In his next example, Marx looks at production in the case of ‘labour in common or directly associated labour’, taking as his example the ‘patriarchal industries of a peasant family’ that produces some articles for their home use’. ‘The labour-power of each individual . . . operates in this case merely as a definite portion of the whole labour-power of the family’, much like the example raised above of a family growing tomatoes in its garden. The aim of production is to meet the needs of the family members, rather than supply the market, so once again we are dealing with simple products or objects of utility—not commodities.

If we expand the case of Robinson or the family to a social scale, we have in essence the production relations in a new socialist world. This is what Marx sketches in his next example, where he describes an ‘association of free men’ who are ‘carrying on their work with the means of production in common’ so that the ‘labour-power of all the different individuals is consciously applied as the combined labour-power of the community’.

The only difference in the characteristics of labour in this society with the example of Robinson on his island, Marx explains, is that now everything is social instead of individual. One portion of what is produced would be ‘consumed by the members as means of subsistence’, while another portion would serve as ‘fresh means of production’ and thus remain social.

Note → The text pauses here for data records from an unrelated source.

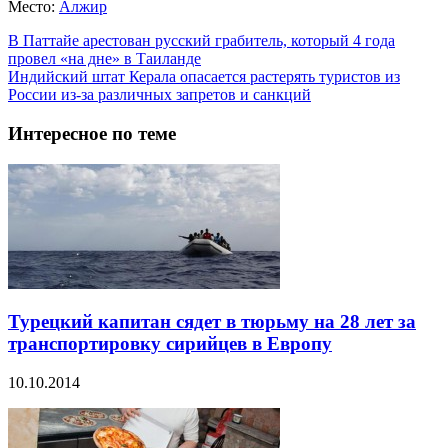
Место:
Алжир
В Паттайе арестован русский грабитель, который 4 года
провел «на дне» в Таиланде
Индийский штат Керала опасается растерять туристов из
России из-за различных запретов и санкций
Интересное по теме
Турецкий капитан сядет в тюрьму на 28 лет за
транспортировку сирийцев в Европу
10.10.2014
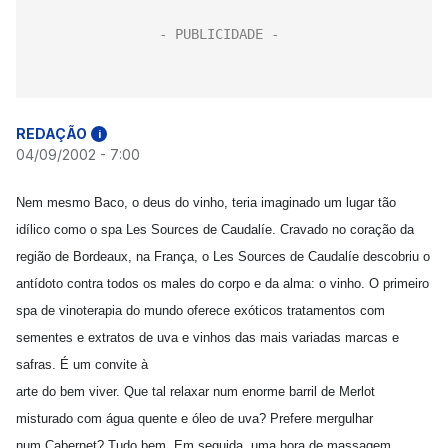
REDAÇÃO
i
04/09/2002 - 7:00
Nem mesmo Baco, o deus do vinho, teria imaginado um lugar tão
idílico como o spa Les Sources de Caudalíe. Cravado no coração da
região de Bordeaux, na França, o Les Sources de Caudalíe descobriu o
antídoto contra todos os males do corpo e da alma: o vinho. O primeiro
spa de vinoterapia do mundo oferece exóticos tratamentos com
sementes e extratos de uva e vinhos das mais variadas marcas e
safras. É um convite à
arte do bem viver. Que tal relaxar num enorme barril de Merlot
misturado com água quente e óleo de uva? Prefere mergulhar
num Cabernet? Tudo bem. Em seguida, uma hora de massagem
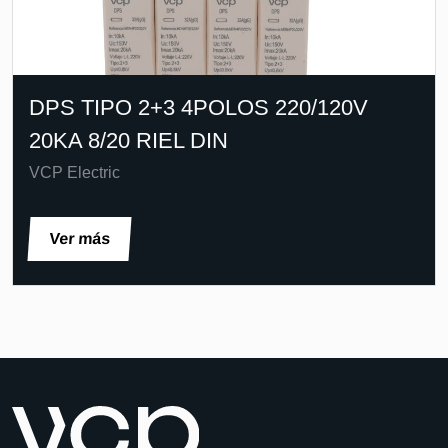
DPS TIPO 2+3 4POLOS 220/120V
20KA 8/20 RIEL DIN
VCP Electric
Ver más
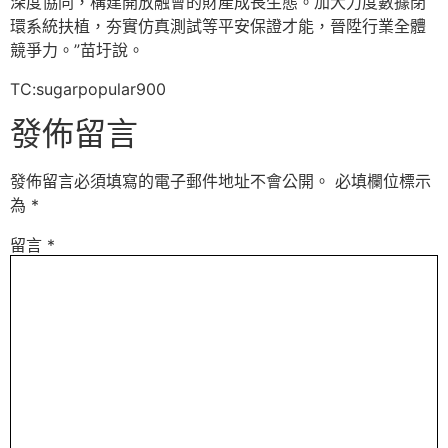
深度協同，構建開放融會的財產成長生態。加大力度數據閉
環系統扶植，夯實仿真測試等平安保證才能，晉陞行業全體
競爭力。”苗圩說。
TC:sugarpopular900
發佈留言
發佈留言必須填寫的電子郵件地址不會公開。
必填欄位標示
為
*
留言
*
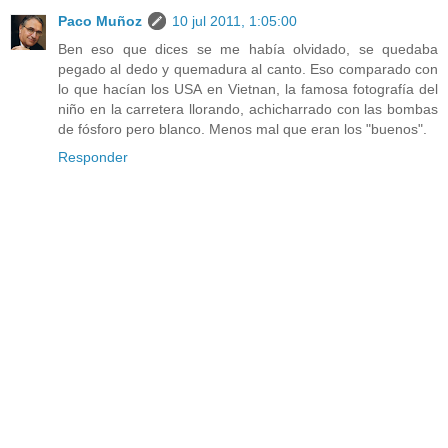
Paco Muñoz
10 jul 2011, 1:05:00
Ben eso que dices se me había olvidado, se quedaba
pegado al dedo y quemadura al canto. Eso comparado con
lo que hacían los USA en Vietnan, la famosa fotografía del
niño en la carretera llorando, achicharrado con las bombas
de fósforo pero blanco. Menos mal que eran los "buenos".
Responder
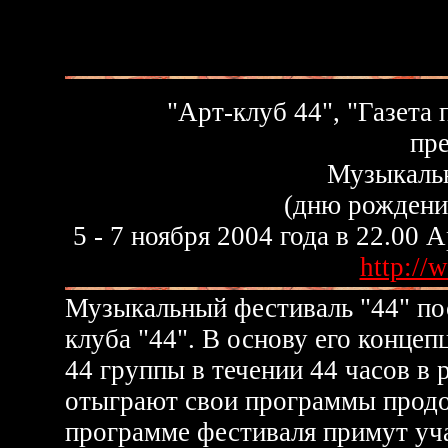
"Арт-клуб 44", "Газета 
пр
Музыкаль
(дню рождени
5 - 7 ноября 2004 года в 22.00 А
http://
Музыкальный фестиваль "44" по
клуба "44". В основу его концеп
44 группы в течении 44 часов в 
отыграют свои программы прод
программе фестиваля примут уч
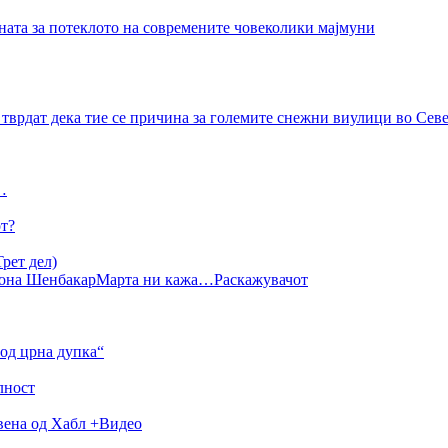
ната за потеклото на современите човеколики мајмуни
тврдат дека тие се причина за големите снежни виулици во Се
…
от?
рет дел)
она Шенбакар
Марта ни кажа…
Раскажувачот
од црна дупка“
лност
авена од Хабл +Видео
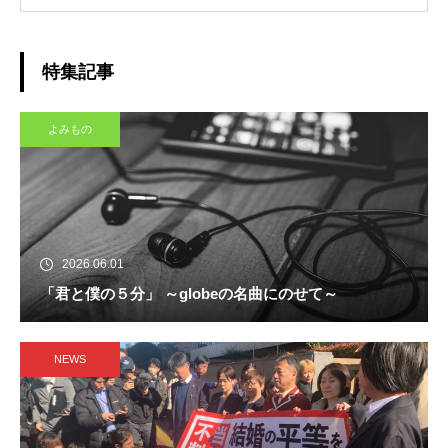
特集記事
よみもの
2026.06.01
「君と僕の５分」 ～globeの名曲にのせて～
NEWS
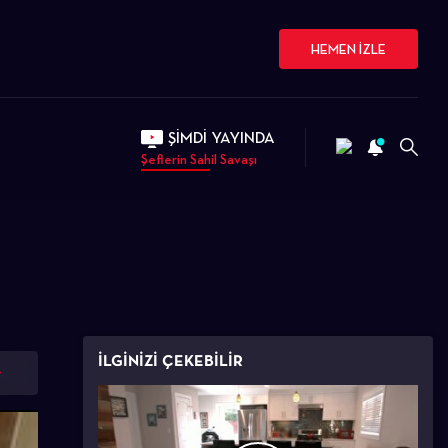
HEMEN İZLE
ŞİMDİ YAYINDA
Şeflerin Sahil Savaşı
İLGİNİZİ ÇEKEBİLİR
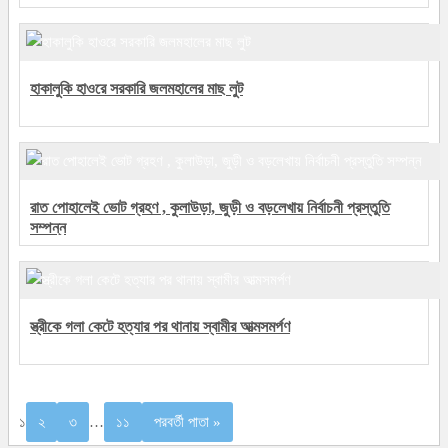
হাকালুকি হাওরে সরকারি জলমহালের মাছ লুট
রাত পোহালেই ভোট গ্রহণ , কুলাউড়া, জুড়ী ও বড়লেখায় নির্বাচনী প্রস্তুতি
সম্পন্ন
স্ত্রীকে গলা কেটে হত্যার পর থানায় স্বামীর আত্মসমর্পণ
১
২
৩
…
১১
পরবর্তী পাতা »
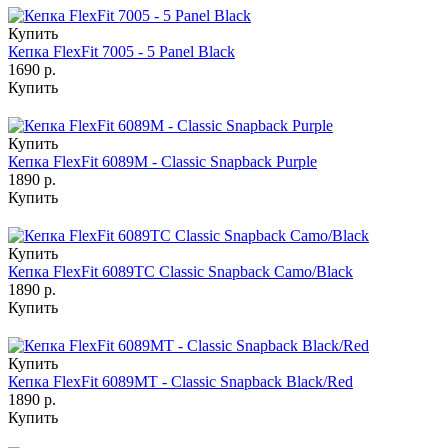
Купить
Кепка FlexFit 7005 - 5 Panel Black
1690 р.
Купить
Купить
Кепка FlexFit 6089M - Classic Snapback Purple
1890 р.
Купить
Купить
Кепка FlexFit 6089TC Classic Snapback Camo/Black
1890 р.
Купить
Купить
Кепка FlexFit 6089MT - Classic Snapback Black/Red
1890 р.
Купить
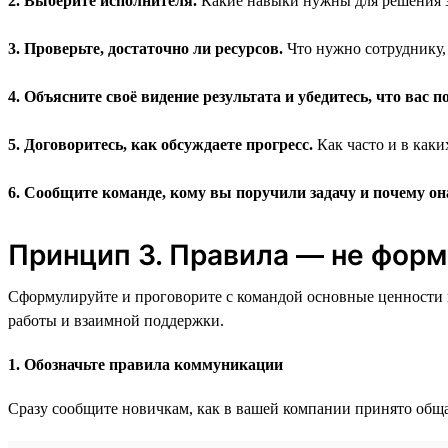
2. Выберите исполнителя.
Какие навыки нужны для решения з
3. Проверьте, достаточно ли ресурсов.
Что нужно сотруднику,
4. Объясните своё видение результата и убедитесь, что вас п
5. Договоритесь, как обсуждаете прогресс.
Как часто и в каки
6. Сообщите команде, кому вы поручили задачу и почему он
Принцип 3. Правила — не фор
Сформулируйте и проговорите с командой основные ценности и
работы и взаимной поддержки.
1. Обозначьте правила коммуникации
Сразу сообщите новичкам, как в вашей компании принято обща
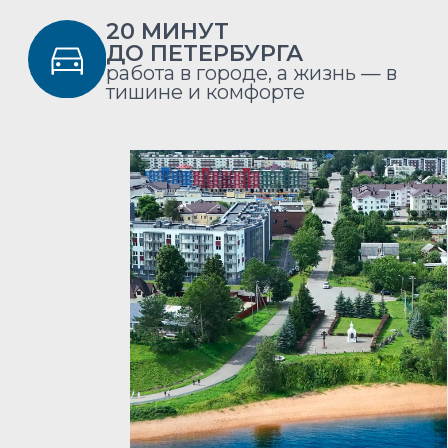
1
СЕМЕЙНАЯ
ИПОТЕКА 3,5 %
для семей с детьми до 7 лет
РЫНОЧНАЯ
ИПОТЕКА 13,9 %
для всех категорий покупателей
20 %
Первоначальный взнос
МАТЕРИНСКИЙ КАПИТАЛ
Можно использовать
РАССЧИТАТЬ
ПЛАТЕЖ
ПО ИПОТЕКЕ
Оставьте заявку, чтобы
узнать точные условия:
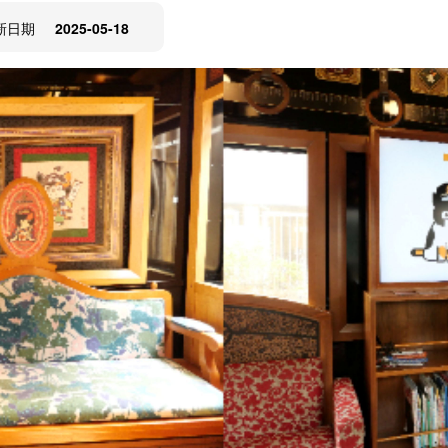
新日期
2025-05-18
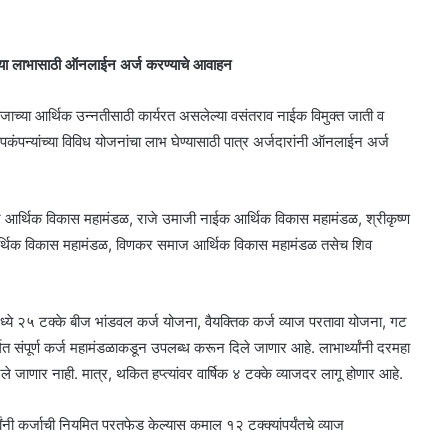
ांच्या लाभासाठी ऑनलाईन अर्ज करण्याचे आवाहन
ाजाच्या आर्थिक उन्नतीसाठी कार्यरत असलेल्या वसंतराव नाईक विमुक्त जाती व
पकंपन्यांच्या विविध योजनांचा लाभ घेण्यासाठी पात्र अर्जदारांनी ऑनलाईन अर्ज
वडार आर्थिक विकास महामंडळ, राजे उमाजी नाईक आर्थिक विकास महामंडळ, श्रीकृष्ण
ज आर्थिक विकास महामंडळ, विणकर समाज आर्थिक विकास महामंडळ तसेच शिव
मध्ये २५ टक्के बीज भांडवल कर्ज योजना, वैयक्तिक कर्ज व्याज परतावा योजना, गट
 संपूर्ण कर्ज महामंडळाकडून उपलब्ध करून दिले जाणार आहे. लाभार्थ्यांनी दरमहा
जाणार नाही. मात्र, थकित हप्त्यांवर वार्षिक ४ टक्के व्याजदर लागू होणार आहे.
ांनी कर्जाची नियमित परतफेड केल्यास कमाल १२ टक्क्यांपर्यंतचे व्याज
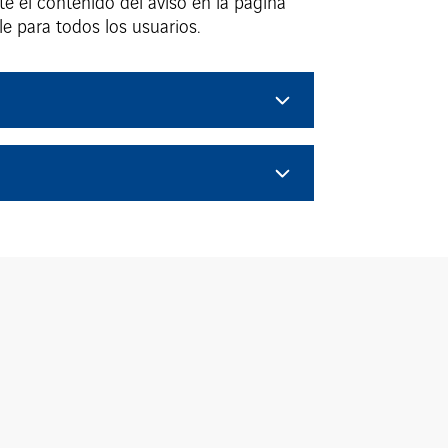
e el contenido del aviso en la página
e para todos los usuarios.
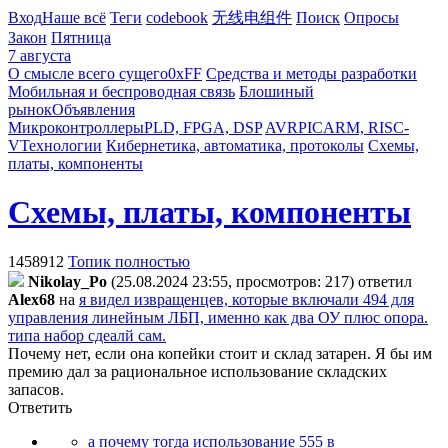
Вход
Наше всё
Теги
codebook
无线电组件
Поиск
Опросы
Закон
Пятница
7 августа
О смысле всего сущего
0xFF
Средства и методы разработки
Мобильная и беспроводная связь
Блошиный
рынок
Объявления
Микроконтроллеры
PLD, FPGA, DSP
AVR
PIC
ARM, RISC-
V
Технологии
Кибернетика, автоматика, протоколы
Схемы,
платы, компоненты
Схемы, платы, компоненты
1458912
Топик полностью
Nikolay_Po
(25.08.2024 23:55, просмотров: 217)
ответил
Alex68
на
я видел извращенцев, которые включали 494 для
управления линейным ЛБП, именно как два ОУ плюс опора.
типа набор сдеалй сам.
Почему нет, если она копейки стоит и склад затарен. Я бы им
премию дал за рациональное использование складских
запасов.
Ответить
а почему тогда использование 555 в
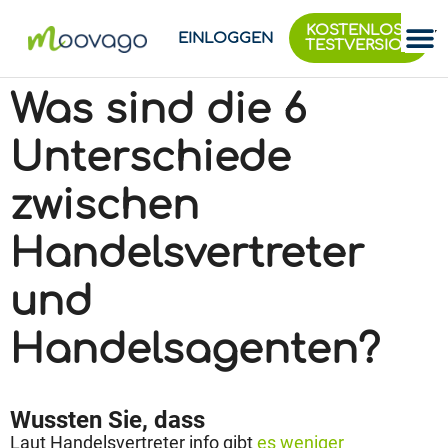
KOSTENLOSE
EINLOGGEN
TESTVERSION
Was sind die 6
Unterschiede
zwischen
Handelsvertreter
und
Handelsagenten?
Wussten Sie, dass
Laut Handelsvertreter info gibt
es weniger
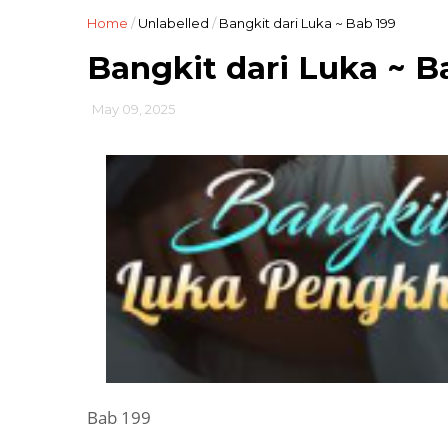
Home
/
Unlabelled
/
Bangkit dari Luka ~ Bab 199
Bangkit dari Luka ~ B
May 09, 2025
Bab 199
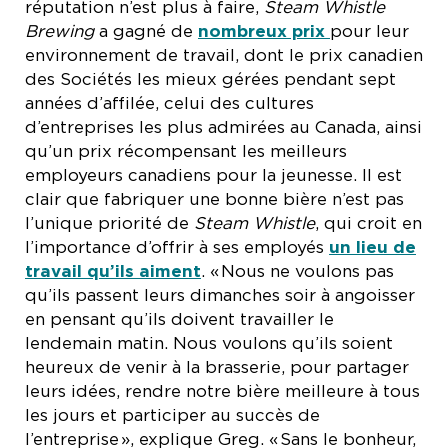
réputation n’est plus à faire,
Steam Whistle
Brewing
a gagné de
nombreux prix
pour leur
environnement de travail, dont le prix canadien
des Sociétés les mieux gérées pendant sept
années d’affilée, celui des cultures
d’entreprises les plus admirées au Canada, ainsi
qu’un prix récompensant les meilleurs
employeurs canadiens pour la jeunesse. Il est
clair que fabriquer une bonne bière n’est pas
l’unique priorité de
Steam Whistle
, qui croit en
l’importance d’offrir à ses employés
un lieu de
travail qu’ils aiment
. « Nous ne voulons pas
qu’ils passent leurs dimanches soir à angoisser
en pensant qu’ils doivent travailler le
lendemain matin. Nous voulons qu’ils soient
heureux de venir à la brasserie, pour partager
leurs idées, rendre notre bière meilleure à tous
les jours et participer au succès de
l’entreprise », explique Greg. « Sans le bonheur,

There is no need in this society for its members to confront each other as individual commodity producers or to first come into a relationship via exchange because they are already in a relationship from the outset as the common holders of the wealth and resources of society, much like the ties between family members in Marx’s earlier example. In socialism, therefore, the ‘social relations of the individual producers’ are ‘perfectly simple and intelligible’ and there is no need for commodities or money to exist.

Here we have only scratched the surface of how Marx’s analysis of capitalism can stimulate an understanding of the characteristics of socialism as a commodity- and money-free world. The better we understand the essential characteristics of capitalism and how they determine the social problems we face, the clearer will be our image of socialism as a realistic alternative and means to overcoming those problems.